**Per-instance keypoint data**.

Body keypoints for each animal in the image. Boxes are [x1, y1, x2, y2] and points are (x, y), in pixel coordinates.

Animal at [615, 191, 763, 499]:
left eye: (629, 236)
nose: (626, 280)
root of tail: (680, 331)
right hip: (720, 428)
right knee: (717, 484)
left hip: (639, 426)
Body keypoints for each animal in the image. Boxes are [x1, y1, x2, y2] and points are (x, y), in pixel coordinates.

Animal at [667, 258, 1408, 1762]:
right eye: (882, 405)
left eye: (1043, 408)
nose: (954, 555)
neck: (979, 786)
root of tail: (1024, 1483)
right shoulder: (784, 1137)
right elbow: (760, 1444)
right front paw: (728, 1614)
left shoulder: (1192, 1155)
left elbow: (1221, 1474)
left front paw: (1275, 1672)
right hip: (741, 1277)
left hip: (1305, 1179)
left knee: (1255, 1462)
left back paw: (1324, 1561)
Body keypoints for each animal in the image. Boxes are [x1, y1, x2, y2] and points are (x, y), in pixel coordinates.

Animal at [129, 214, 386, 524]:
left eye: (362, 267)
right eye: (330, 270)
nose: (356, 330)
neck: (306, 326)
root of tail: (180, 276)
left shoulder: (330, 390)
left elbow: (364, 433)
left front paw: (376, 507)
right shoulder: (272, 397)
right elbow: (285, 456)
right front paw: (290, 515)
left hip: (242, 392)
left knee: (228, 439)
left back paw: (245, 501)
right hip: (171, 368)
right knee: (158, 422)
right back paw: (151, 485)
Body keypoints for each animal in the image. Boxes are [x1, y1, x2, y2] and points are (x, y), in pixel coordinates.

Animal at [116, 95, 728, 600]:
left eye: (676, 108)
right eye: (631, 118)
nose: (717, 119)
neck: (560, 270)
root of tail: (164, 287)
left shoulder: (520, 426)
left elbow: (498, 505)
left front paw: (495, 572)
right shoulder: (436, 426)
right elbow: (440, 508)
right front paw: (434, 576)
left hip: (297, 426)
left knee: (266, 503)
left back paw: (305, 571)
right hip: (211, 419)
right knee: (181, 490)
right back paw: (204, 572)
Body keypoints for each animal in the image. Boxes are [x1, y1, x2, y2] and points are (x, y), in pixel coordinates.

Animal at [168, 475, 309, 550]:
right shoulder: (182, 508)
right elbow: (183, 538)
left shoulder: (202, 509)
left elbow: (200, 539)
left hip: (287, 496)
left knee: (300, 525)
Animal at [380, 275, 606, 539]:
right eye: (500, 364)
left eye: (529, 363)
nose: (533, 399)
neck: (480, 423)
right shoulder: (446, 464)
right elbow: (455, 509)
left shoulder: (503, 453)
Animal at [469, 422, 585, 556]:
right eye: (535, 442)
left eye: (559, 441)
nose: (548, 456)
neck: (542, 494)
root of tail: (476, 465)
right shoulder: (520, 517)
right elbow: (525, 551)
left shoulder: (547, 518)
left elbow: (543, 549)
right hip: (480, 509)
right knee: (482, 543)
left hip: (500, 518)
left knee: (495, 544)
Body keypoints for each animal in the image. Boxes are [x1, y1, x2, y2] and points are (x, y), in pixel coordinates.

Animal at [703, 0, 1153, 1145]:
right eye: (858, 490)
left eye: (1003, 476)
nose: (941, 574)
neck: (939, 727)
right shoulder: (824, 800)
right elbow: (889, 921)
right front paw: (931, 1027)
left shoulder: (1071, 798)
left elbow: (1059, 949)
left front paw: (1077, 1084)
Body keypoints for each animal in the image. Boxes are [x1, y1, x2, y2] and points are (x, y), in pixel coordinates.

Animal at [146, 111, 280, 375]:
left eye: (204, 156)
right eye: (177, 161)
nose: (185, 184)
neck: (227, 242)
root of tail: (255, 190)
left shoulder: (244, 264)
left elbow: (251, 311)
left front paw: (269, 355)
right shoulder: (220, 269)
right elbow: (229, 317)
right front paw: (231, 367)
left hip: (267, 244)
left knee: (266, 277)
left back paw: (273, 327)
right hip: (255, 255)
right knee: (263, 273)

**Task description**.
Where in the records does the string "front" appear? Copy every line that has it.

**Answer box**.
right front paw: (728, 1614)
left front paw: (1275, 1672)
left front paw: (376, 507)
right front paw: (290, 515)
left front paw: (495, 572)
right front paw: (434, 576)
right front paw: (931, 1027)
left front paw: (1077, 1084)
left front paw: (269, 355)
right front paw: (231, 367)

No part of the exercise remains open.